Sixty-five doesn’t look as old as I thought it would, but perhaps that’s because I’m getting older!
When I look at my dad, his hair is a little more on the salty side of salt and pepper and the wrinkles in his sun-warmed skin have grown a bit deeper, but that’s just on the surface. He rides his Harley regularly. Does all of his own landscaping. Walks most every afternoon, and on Sunday, loves a good game of golf. An avid reader and history buff, the internet gives him plentiful entertainment when rain keeps him indoors.
To dad, 65 looks a little different — something akin to vultures hovering overhead. Yes, he is getting older, but he would tell you that “being a senior” is a state of mind, not something he wants to be called by complete strangers!
Case in point: while many businesses perform senior marketing, that does not mean they are senior-friendly. Senior-friendly businesses take the steps to develop relationships and gain trust with the members of the community they serve; they are considerate and compassionate toward the needs of their mature audience. To become a senior-friendly marketer, give the following tips a try:
1. Market to the person, not the age.
Your communication needs to add value for the recipient, but above all, it needs to be relevant. Segment your messaging to meet the needs and interests of the audience — and remember that not everyone considered a senior will think or act alike. Understanding generational cohorts (like Boomers, the Silent Generation, and GIs) is an excellent way to create one-to-one communications that speak directly to the recipient. A tool like SourcePlus, AccuData’s proprietary list selection platform, leverages multiple sources of data to identify unique consumers that meet your desired geographic and demographic criteria. In addition to offering an average of 20% lift over single source lists, SourcePlus has excellent coverage of date of birth data and income, both of which are valuable assets for segmentation initiatives.
2. Be clear, be honest.
All communications should be written using language that is simple and straightforward; avoid using complex, industry-specific jargon and focus instead on clearly outlining the offer, benefits, call to action, and terms/conditions. Also highlight personalized, face-to-face services that are available — Epsilon noted in a recent channel preference study that up to 80% of consumers age 66 and older prefer to pay in person or mail in a check.

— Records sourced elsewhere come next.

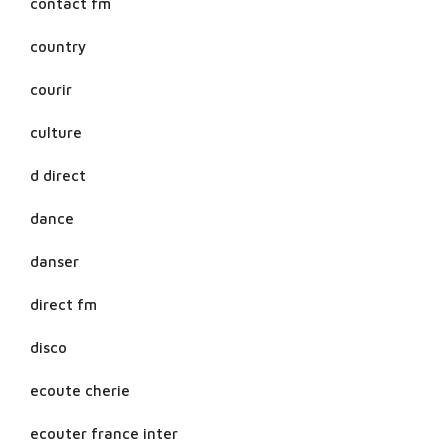
contact fm
country
courir
culture
d direct
dance
danser
direct fm
disco
ecoute cherie
ecouter france inter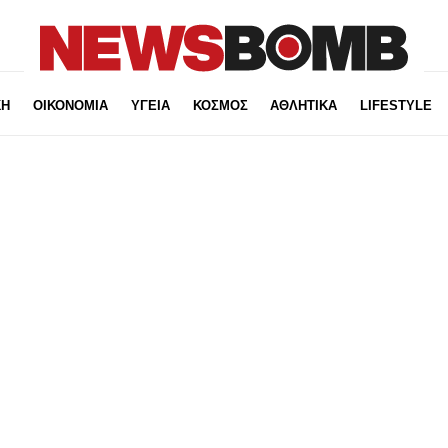
ΚΗ
ΟΙΚΟΝΟΜΙΑ
ΥΓΕΙΑ
ΚΟΣΜΟΣ
ΑΘΛΗΤΙΚΑ
LIFESTYLE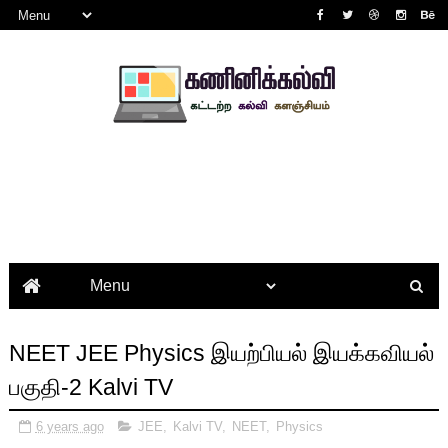
NEET JEE Physics இயற்பியல் இயக்கவியல்
பகுதி-2 Kalvi TV
6 years ago
JEE
,
Kalvi TV
,
NEET
,
Physics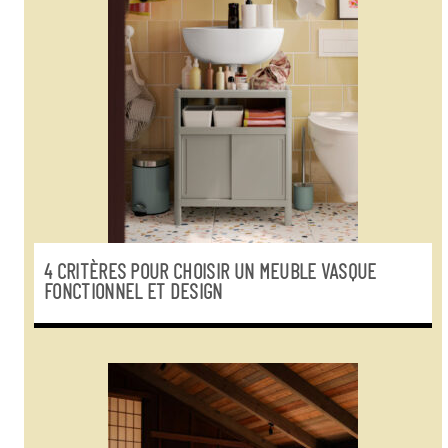
4 CRITÈRES POUR CHOISIR UN MEUBLE VASQUE
FONCTIONNEL ET DESIGN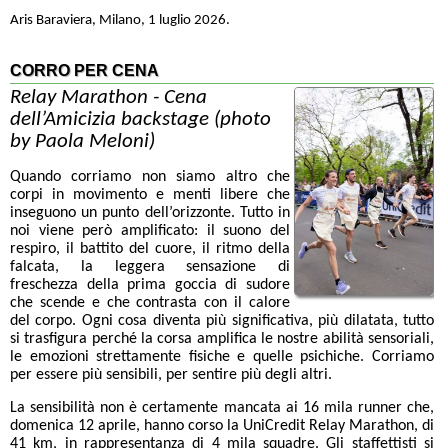
Aris Baraviera, Milano, 1 luglio 2026.
CORRO PER CENA
Relay Marathon - Cena
dell’Amicizia backstage (photo
by Paola Meloni)
Quando corriamo non siamo altro che
corpi in movimento e menti libere che
inseguono un punto dell’orizzonte. Tutto in
noi viene però amplificato: il suono del
respiro, il battito del cuore, il ritmo della
falcata, la leggera sensazione di
freschezza della prima goccia di sudore
che scende e che contrasta con il calore
del corpo. Ogni cosa diventa più significativa, più dilatata, tutto
si trasfigura perché la corsa amplifica le nostre abilità sensoriali,
le emozioni strettamente fisiche e quelle psichiche. Corriamo
per essere più sensibili, per sentire più degli altri.
La sensibilità non è certamente mancata ai 16 mila runner che,
domenica 12 aprile, hanno corso la UniCredit Relay Marathon, di
41 km, in rappresentanza di 4 mila squadre. Gli staffettisti si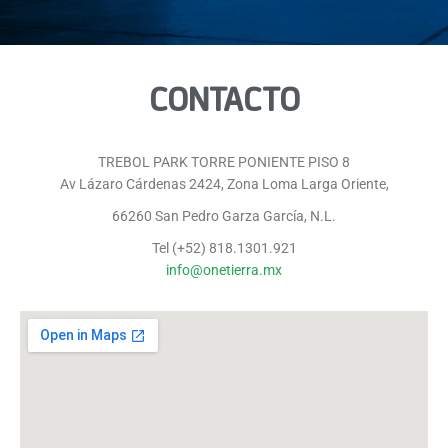
CONTACTO
TREBOL PARK TORRE PONIENTE PISO 8
Av Lázaro Cárdenas 2424, Zona Loma Larga Oriente,
66260 San Pedro Garza García, N.L.
Tel (+52) 818.1301.921
info@onetierra.mx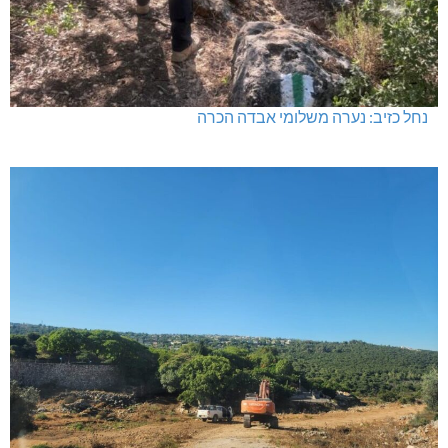
נחל כזיב: נערה משלומי אבדה הכרה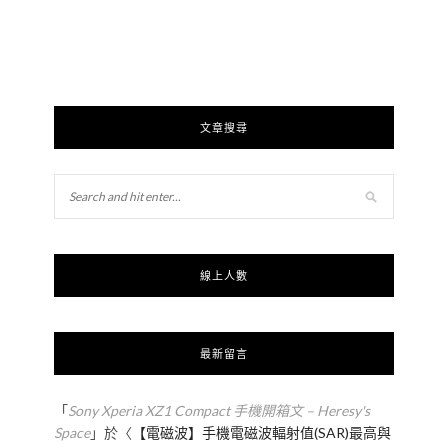
文章搜尋
線上人數
最新留言
「
Sony Xperia XZ1 Compact 手機開箱文 – Heresy's
Space
」於〈
【電磁波】手機電磁波輻射值(SAR)最高與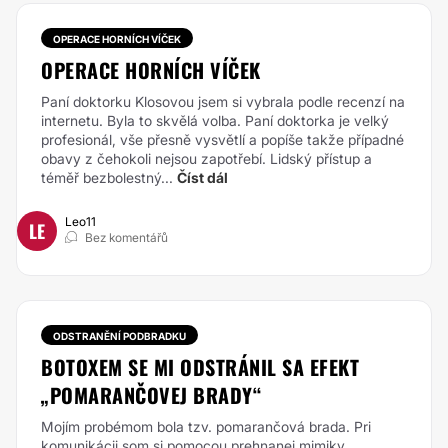
OPERACE HORNÍCH VÍČEK
OPERACE HORNÍCH VÍČEK
Paní doktorku Klosovou jsem si vybrala podle recenzí na
internetu. Byla to skvělá volba. Paní doktorka je velký
profesionál, vše přesně vysvětlí a popíše takže případné
obavy z čehokoli nejsou zapotřebí. Lidský přístup a
téměř bezbolestný...
Číst dál
Leo11
LE
Bez komentářů
ODSTRANĚNÍ PODBRADKU
BOTOXEM SE MI ODSTRÁNIL SA EFEKT
„POMARANČOVEJ BRADY“
Mojím probémom bola tzv. pomarančová brada. Pri
komunikácii som si pomocou prehnanej mimiky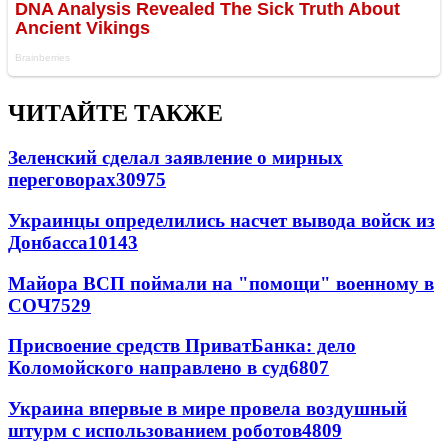
ЧИТАЙТЕ ТАКЖЕ
Зеленский сделал заявление о мирных
переговорах
30975
Украинцы определились насчет вывода войск из
Донбасса
10143
Майора ВСП поймали на "помощи" военному в
СОЧ
7529
Присвоение средств ПриватБанка: дело
Коломойского направлено в суд
6807
Украина впервые в мире провела воздушный
штурм с использованием роботов
4809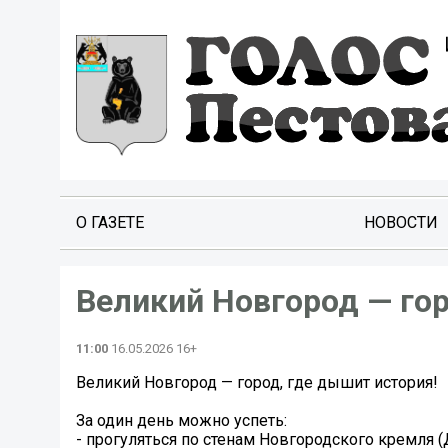
О ГАЗЕТЕ
НОВОСТИ
Великий Новгород — гор
11:00
16.05.2026 16+
Великий Новгород — город, где дышит история!
За один день можно успеть:
- прогуляться по стенам Новгородского кремля (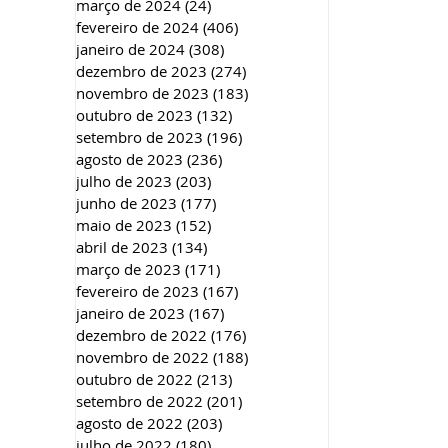
março de 2024
(24)
24 posts
fevereiro de 2024
(406)
406 posts
janeiro de 2024
(308)
308 posts
dezembro de 2023
(274)
274 posts
novembro de 2023
(183)
183 posts
outubro de 2023
(132)
132 posts
setembro de 2023
(196)
196 posts
agosto de 2023
(236)
236 posts
julho de 2023
(203)
203 posts
junho de 2023
(177)
177 posts
maio de 2023
(152)
152 posts
abril de 2023
(134)
134 posts
março de 2023
(171)
171 posts
fevereiro de 2023
(167)
167 posts
janeiro de 2023
(167)
167 posts
dezembro de 2022
(176)
176 posts
novembro de 2022
(188)
188 posts
outubro de 2022
(213)
213 posts
setembro de 2022
(201)
201 posts
agosto de 2022
(203)
203 posts
julho de 2022
(180)
180 posts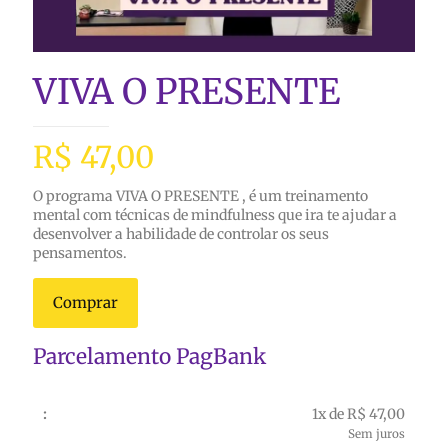
VIVA O PRESENTE
R$
47,00
O programa VIVA O PRESENTE , é um treinamento
mental com técnicas de mindfulness que ira te ajudar a
desenvolver a habilidade de controlar os seus
pensamentos.
Comprar
Parcelamento PagBank
1x de R$ 47,00
Sem juros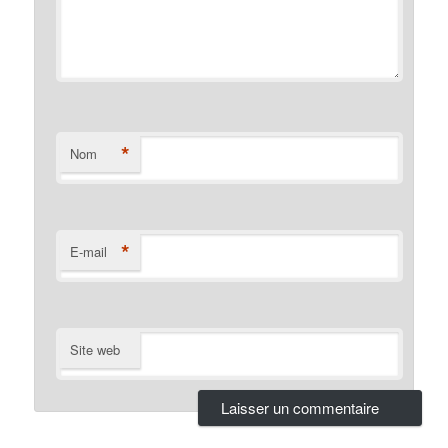
*
Nom
*
E-mail
Site web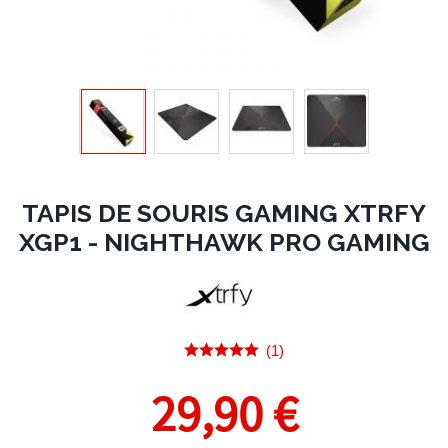
TAPIS DE SOURIS GAMING XTRFY
XGP1 - NIGHTHAWK PRO GAMING
(1)
29,90 €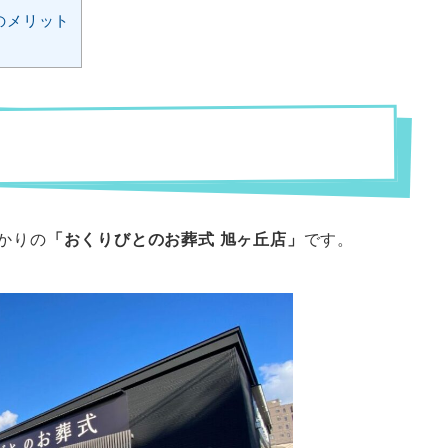
のメリット
かりの
「おくりびとのお葬式 旭ヶ丘店」
です。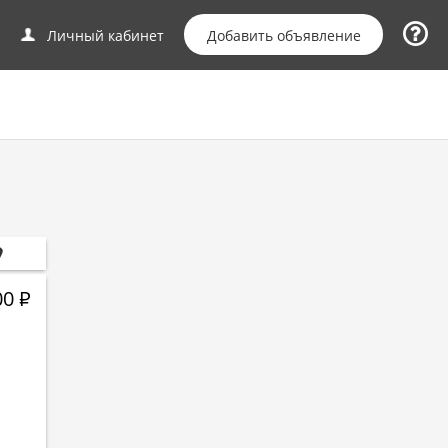
Добавить объявление
Личный кабинет
00
Р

3. Use thoughtful designs.
High contrast colors and a larger font size (preferably 12 or 14-point font in a sans-serif type style) make your message easier for aging eyes to read. Whitespace can be particularly beneficial when used to draw attention to important content. And when it comes to imagery, consider using pictures of individuals that are about 10 years younger than your desired audience. Variable print should be considered as well, as the images used can be changed based on the gender of the head of household you are targeting.
4. Have a digital presence.
Mature audiences are information seekers and you can place your valuable content directly into their hands with digital channels. While seniors are likely to be slower to adopt new technology, according to the Pew Research Center, 56% of individuals age 65 and older are now using Facebook and 47% have broadband access at home. With today’s digital marketing capabilities like Facebook advertising and Direct IP Targeting, it’s just like delivering direct mail — only digitally.
5. Perform deceased suppression regularly.
The honest truth is that when marketing to an aging audience, passings become more frequent. Avoid creating sensitive situations with families that have suffered a tremendous loss by removing the names of deceased individuals from your direct mail campaigns. Deceased suppression can be performed quickly on your current customer files as well as prospect lists you may acquire.
So back to my dad and the aforementioned topic of his furrowed brow…he says the responsibility for that rests squarely on my shoulders.